Puzzle Solved? How the SARS-CoV-2 Virus Shuts Down the Sense of Smell
Clever experiments with live hamsters and human cadavers
Image from Zazhytska et al., Cell 2022
A prominent feature of COVID-19 illness—at least the pre-omicron variants—was the high frequency of transient or permanent smell loss. The loss appeared to be more severe than that seen during “regular” flu; it could be severe even while other symptoms were relatively mild.
This led to a lot of on-the-fly clinical data gathering, often with the hope that smell loss could be used as a population-wide diagnostic screener (a hope I believe was statistically delusional).
It also led to a search for the physiological mechanism underlying the sensory pathology. And here is where a puzzle emerged.
Turns out it is the sustentacular (supporting) cells of the nasal neuroepithelium that get infected, not the olfactory sensory neurons themselves. That’s because the non-sensory cells express the ACE2 protein the SARS virus uses to gain entry, while the sensory neurons do not. Thus the puzzle: how does infection of non-sensory cells in the nose lead to dysfunction in the sensory neurons?
A solution to the problem is presented in a paper by Zazhytska et al. published yesterday in Cell. They did extensive RNA sequencing of nasal tissues in hamsters, both healthy ones and others experimentally inoculated with the virus, and yet others treated with virus-free serum from infected animals. They also examined autopsy nasal tissue from people with and without COVID-19.
Their key conclusions:
Here we show that both in humans and hamsters SARS-CoV-2 infection causes widespread downregulation of olfactory receptors (OR) and of their signaling components. (. . . / . . .)
Thus, the most likely explanation for COVID-19 induced anosmia is the non-cell autonomous, widespread, and persistent downregulation of OR and OR signaling genes. (. . . / . . .)
Our data provide a potential mechanism by which SARSCoV-2 infection alters the cellular morphology and the transcriptome of cells it cannot infect, offering insight to its systemic effects in olfaction and beyond.

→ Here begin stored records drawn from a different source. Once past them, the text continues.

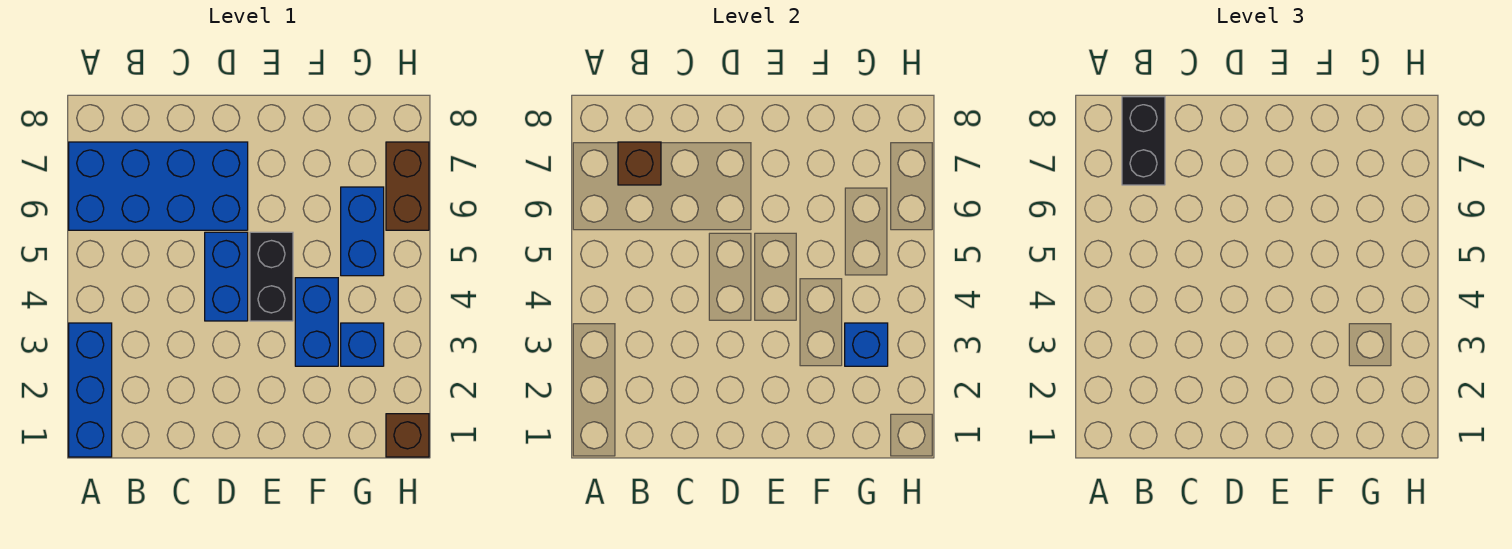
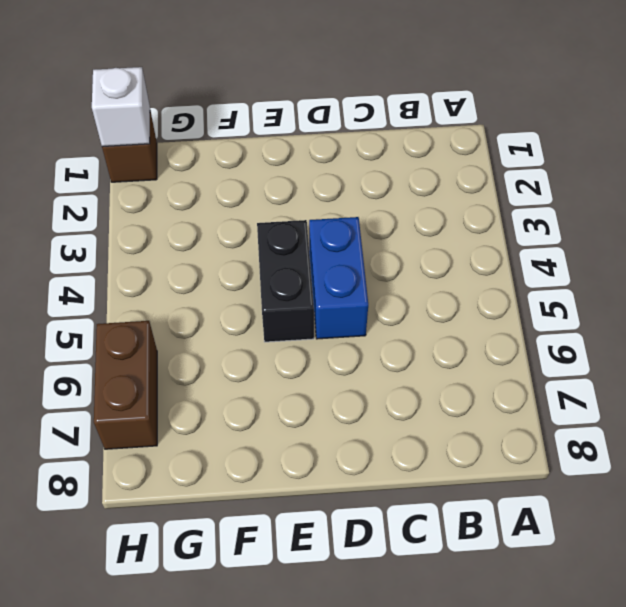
white 1x1 brick [92,67,150,147] -> none
none -> blue 1x3 brick [69,323,112,457]
none -> blue 2x4 brick [69,142,248,230]
none -> blue 1x2 brick [295,278,338,366]

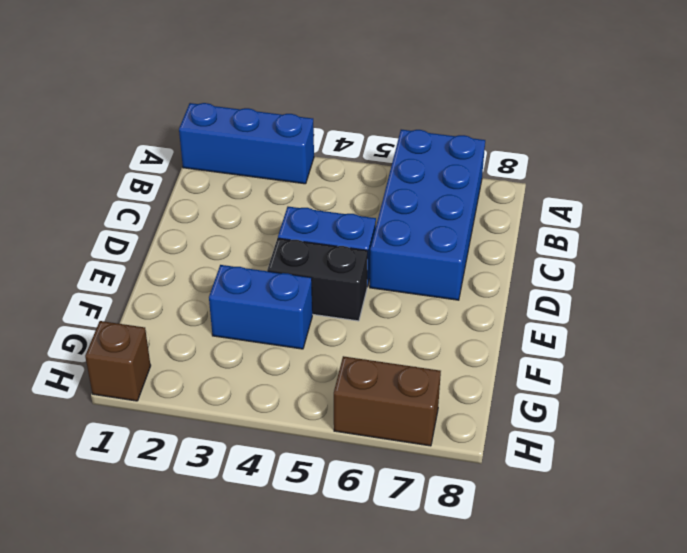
none -> blue 1x1 brick [341,323,384,366]
none -> blue 1x2 brick [341,187,384,276]
none -> brown 1x1 brick [618,142,661,185]

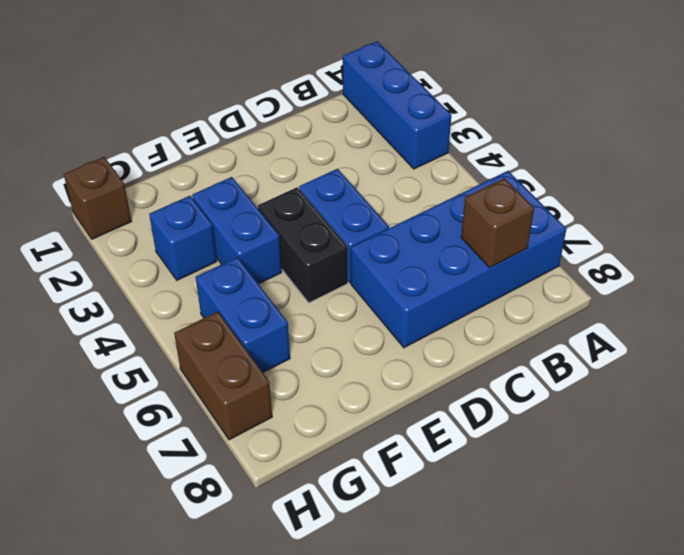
none -> blue 1x1 brick [845,323,888,366]
none -> black 1x2 brick [1122,97,1165,185]

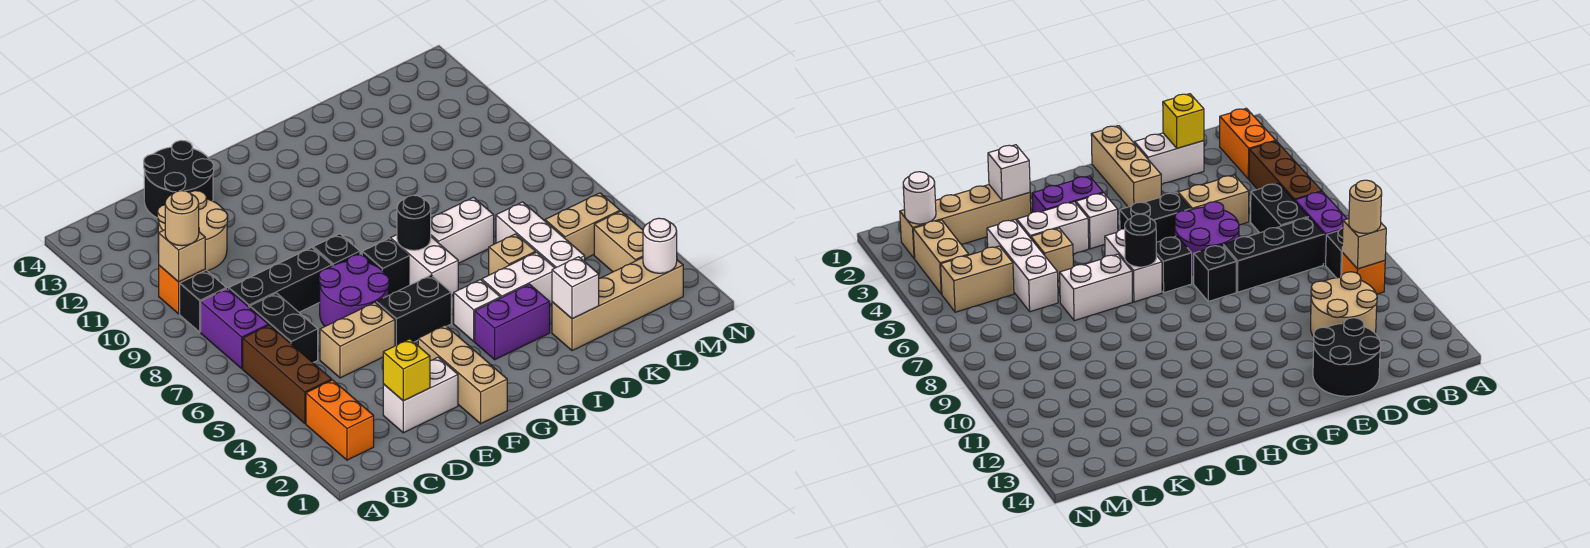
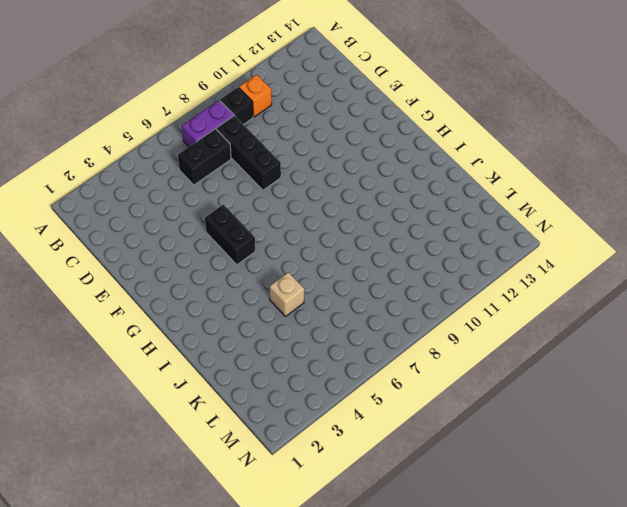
none -> orange 1x2 brick [306,380,374,460]
none -> brown 1x3 brick [243,325,332,423]
none -> tan 2x2 round brick [157,191,228,271]
none -> white 1x2 brick [383,357,458,433]

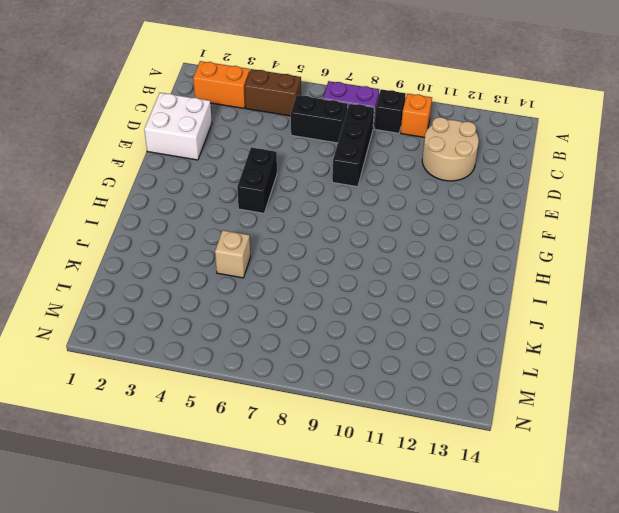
brown 1x2 brick [245,69,301,116] -> brown 1x3 brick [243,325,332,423]
white 2x2 brick [144,93,212,160] -> white 1x2 brick [383,357,458,433]
none -> tan 1x2 brick [320,302,395,378]
none -> black 2x2 round brick [144,140,214,218]
none -> purple 2x2 round brick [319,255,389,326]
none -> tan 1x3 brick [418,325,507,424]

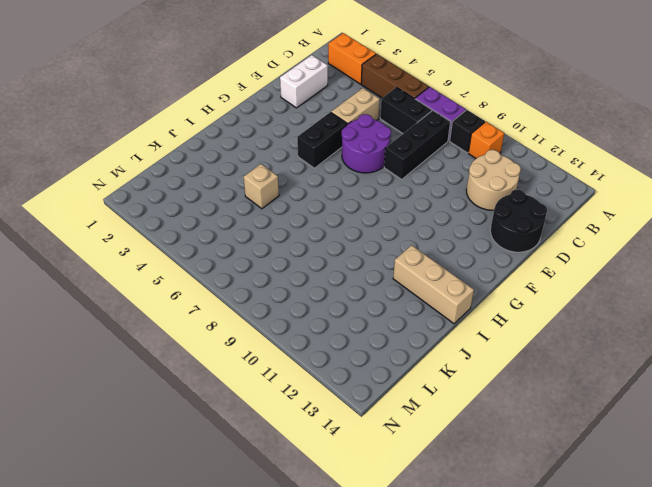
tan 1x3 brick [393,245,474,324] -> tan 1x3 brick moved to [418,325,507,424]
none -> black 1x1 brick [313,234,360,266]
none -> black 1x1 brick [362,239,409,295]
none -> purple 1x2 brick [475,284,550,360]
none -> white 1x1 brick [454,280,500,341]

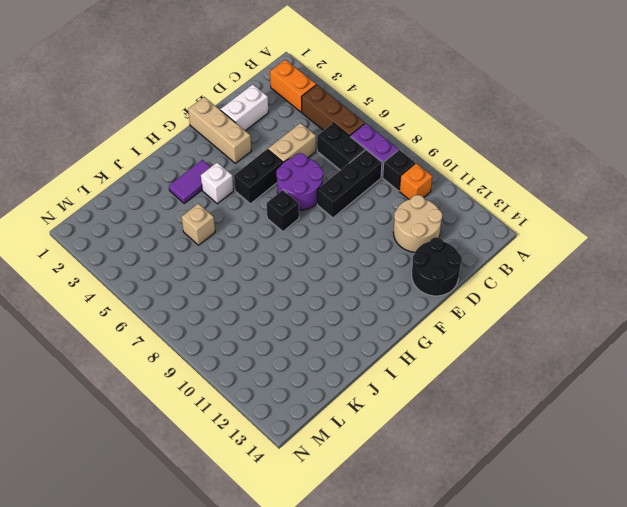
purple 1x2 tile [169,160,210,203] -> purple 1x2 brick [475,284,550,360]
none -> black 1x1 brick [313,234,360,266]
none -> white 1x2 brick [390,235,458,295]
none -> white 1x2 brick [482,252,554,304]
none -> white 1x2 brick [431,197,494,263]

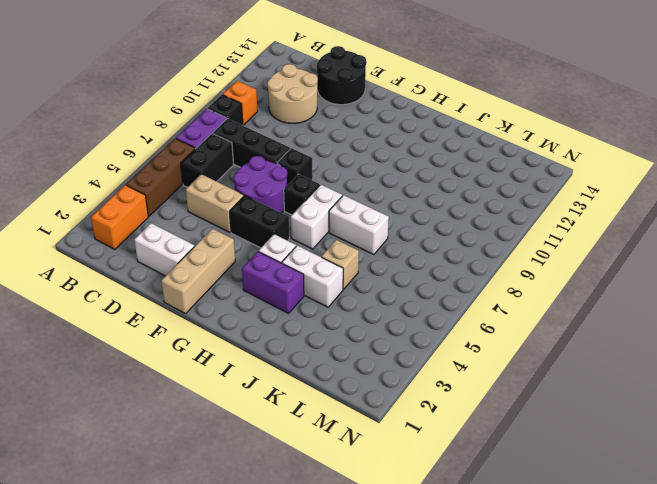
none -> tan 1x4 brick [552,258,683,351]
none -> white 1x3 brick [496,202,585,268]
none -> tan 1x2 brick [545,193,620,259]
none -> tan 1x2 brick [594,211,643,272]

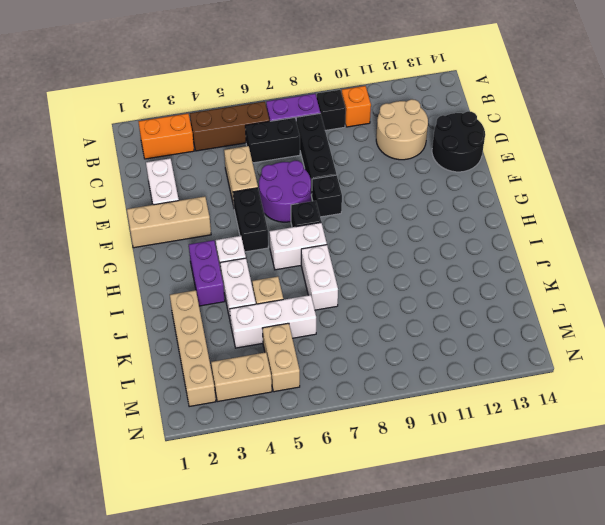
none -> tan 1x1 brick [159,230,205,282]
none -> yellow 1x1 brick [383,339,430,401]
none -> black 1x1 round brick [397,195,431,250]
none -> white 1x1 brick [552,257,599,319]

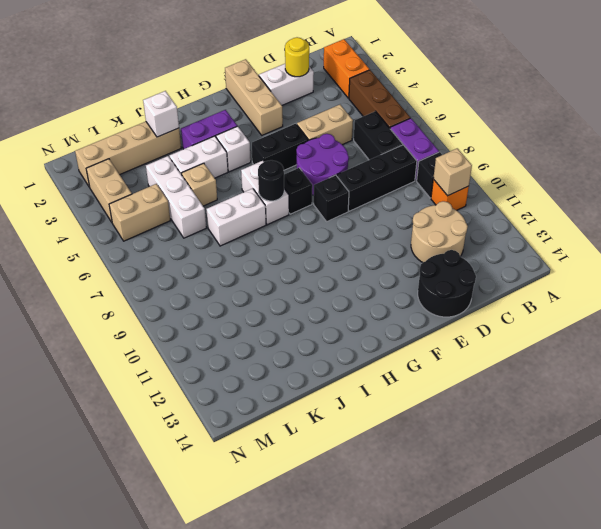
yellow 1x1 round brick [285,37,309,77] -> yellow 1x1 brick [383,339,430,401]
none -> white 1x1 round brick [643,218,677,273]
none -> tan 1x1 round brick [165,191,199,246]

My fluency in cell and molecular biology, like my grasp of French, is tourist-level at best. Thus I can only provide an impressionistic account of Zazhytska et al.’s findings. They describe how the virus indirectly disrupts the process by which the olfactory sensory neuron (OSN) reads its DNA to produce olfactory receptor proteins—the structures that catch incoming odorant molecules.
Specifically,
OR gene clusters from multiple chromosomes converge to OSN-specific genomic compartments, which facilitate stable and singular OR transcription . . .
and according to the authors, this process gets screwed up by a yet-to-be-identified circulating factor associated with viral infection (not by the virus particle itself). They believe it is this wrench in the genetic machinery that produces smell loss.
The authors admit their evidence is indirect yet based on strong inference. They also note that they did not identify the circulating molecule(s) that set off this disruption inside the olfactory neurons.
Nevertheless, this is a bravura piece of work that opens the door to an entirely new line of research on post-infection smell loss in general.
Marianna Zazhytska, Albana Kodra, Daisy A. Hoagland, Justin Frere, John F. Fullard, Hani Shayya, Natalie G. McArthur, Rasmus Moeller, Skyler Uhl, Arina D. Omer, Max E. Gottesman, Stuart Firestein, Qizhi Gong, Peter D. Canoll, James E. Goldman, Panos Roussos, Benjamin R. tenOever, Jonathan B. Overdevest, and Stavros Lomvardas. (2022). Non-cell autonomous disruption of nuclear architecture as a potential cause of COVID-19 induced anosmia. Cell (in press).